- **ACTION ITEM**:
Only the lines from the one with "(Millions of yen)" through the end of the material, both ends included, should be retyped exactly.

- **EXTRACTED DATA**:
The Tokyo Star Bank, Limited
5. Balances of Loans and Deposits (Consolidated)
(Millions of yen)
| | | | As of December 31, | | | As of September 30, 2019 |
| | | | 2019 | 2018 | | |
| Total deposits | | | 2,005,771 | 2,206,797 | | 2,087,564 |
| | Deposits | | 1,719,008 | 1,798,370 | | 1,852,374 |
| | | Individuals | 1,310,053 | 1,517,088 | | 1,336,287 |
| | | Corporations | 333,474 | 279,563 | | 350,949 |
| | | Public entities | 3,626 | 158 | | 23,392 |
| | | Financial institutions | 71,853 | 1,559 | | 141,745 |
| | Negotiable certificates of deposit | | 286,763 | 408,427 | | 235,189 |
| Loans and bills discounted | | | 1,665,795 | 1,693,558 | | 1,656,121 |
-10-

- **WRITTEN RESPONSE**:
(Millions of yen)
| | | | As of December 31, | | | As of September 30, 2019 |
| | | | 2019 | 2018 | | |
| Total deposits | | | 2,005,771 | 2,206,797 | | 2,087,564 |
| | Deposits | | 1,719,008 | 1,798,370 | | 1,852,374 |
| | | Individuals | 1,310,053 | 1,517,088 | | 1,336,287 |
| | | Corporations | 333,474 | 279,563 | | 350,949 |
| | | Public entities | 3,626 | 158 | | 23,392 |
| | | Financial institutions | 71,853 | 1,559 | | 141,745 |
| | Negotiable certificates of deposit | | 286,763 | 408,427 | | 235,189 |
| Loans and bills discounted | | | 1,665,795 | 1,693,558 | | 1,656,121 |
-10-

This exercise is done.